EXERCISE:
Print everything in the passage about Canada from "My interest in" down to "gold-seeker in Edmonton.", word for word.

PASSAGE:
Yet, like many Americans, who are poorly informed about Canada, I tended to perceive Canada for the most part through its expatriates: those Canadians who have met with outstanding success in the United States—Saul Bellow, John Kenneth Galbraith, Peter Jennings, Senator Sam Hayakawa—and whose achievements have led to a great respect in America for Canadians as a whole. I have admired,
too, the successes of those who chose to remain and work in Canada, not least my fellow writers Pierre Berton, Margaret Atwood, Mordecai Richler and Morley Callaghan.

I did have one other contact with Canada, but it was personal. Once at a countryside picnic in Pennsylvania, where the Micheners of the world convened to celebrate the glories of their supposedly distinguished past, I met by accident my cousin the Right Honourable Roland Michener, the governor general of Canada, and we locals felt a bit puffed up.

My interest in things Canadian never diminished, and whenever I came upon someone in my travels who was familiar with the country, I engaged in long conversations about political changes, life in the western provinces and especially adventures in the arctic. So it was inevitable that when I began seriously to contemplate a novel on Alaska, I would spend considerable time pondering how to fit in a Canadian contribution. And, of course, there was always the vivid memory of that woman gold-seeker in Edmonton.

Scene geometry reasoning data:
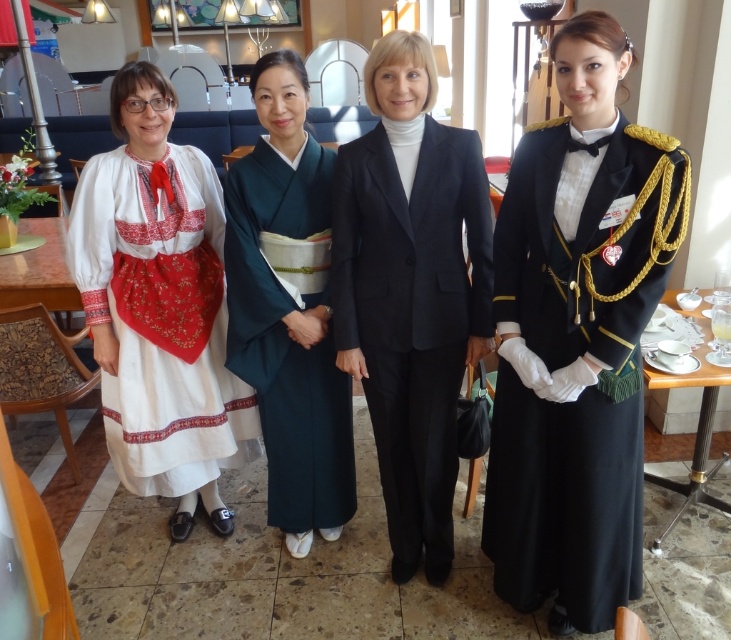
You are a photographer standing in front of the group. You want to take a photo that includes both the white embroidered dress at left and the teal silk kimono at center. Which of the two outfits is closer to you?

The white embroidered dress at left is closer to you because it is positioned further to the viewer than the teal silk kimono at center.

You are a photographer positioned in front of the group. You want to take a photo focusing on the shiny black uniform at right and the white embroidered dress at left. Which of the two is closer to you?

The shiny black uniform at right is closer to the viewer than the white embroidered dress at left.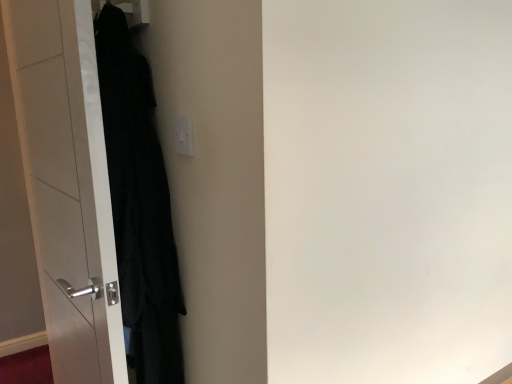
Question: Considering the relative positions of white glossy door at left and white plastic electric outlet at upper center in the image provided, is white glossy door at left to the left or to the right of white plastic electric outlet at upper center?

Choices:
 (A) left
 (B) right

Answer: (A)

Question: Considering the positions of white glossy door at left and white plastic electric outlet at upper center in the image, is white glossy door at left taller or shorter than white plastic electric outlet at upper center?

Choices:
 (A) tall
 (B) short

Answer: (A)

Question: Based on their relative distances, which object is nearer to the white glossy door at left?

Choices:
 (A) white plastic electric outlet at upper center
 (B) black matte coat at left

Answer: (B)

Question: Considering the real-world distances, which object is closest to the white glossy door at left?

Choices:
 (A) black matte coat at left
 (B) white plastic electric outlet at upper center

Answer: (A)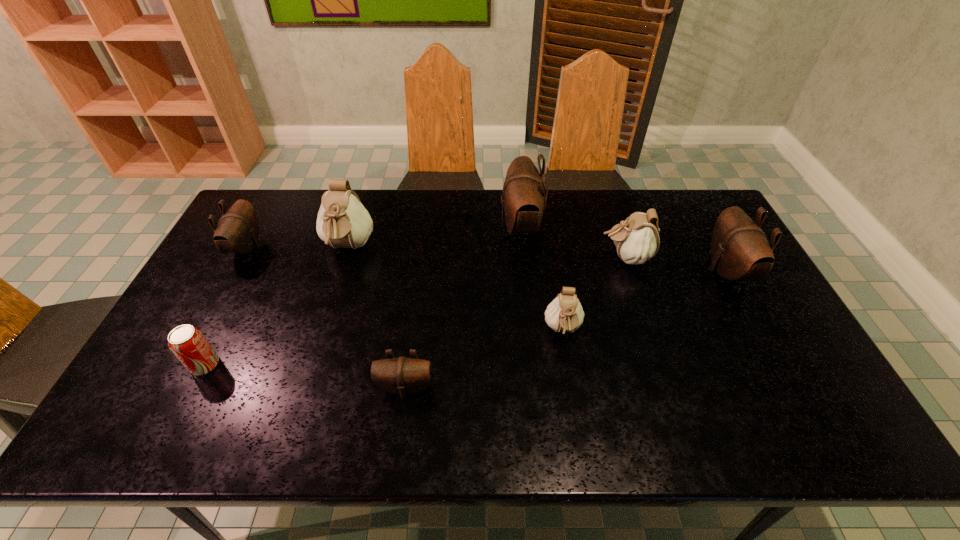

ANSWER TO THIS PROBLEM:
My interest in things Canadian never diminished, and whenever I came upon someone in my travels who was familiar with the country, I engaged in long conversations about political changes, life in the western provinces and especially adventures in the arctic. So it was inevitable that when I began seriously to contemplate a novel on Alaska, I would spend considerable time pondering how to fit in a Canadian contribution. And, of course, there was always the vivid memory of that woman gold-seeker in Edmonton.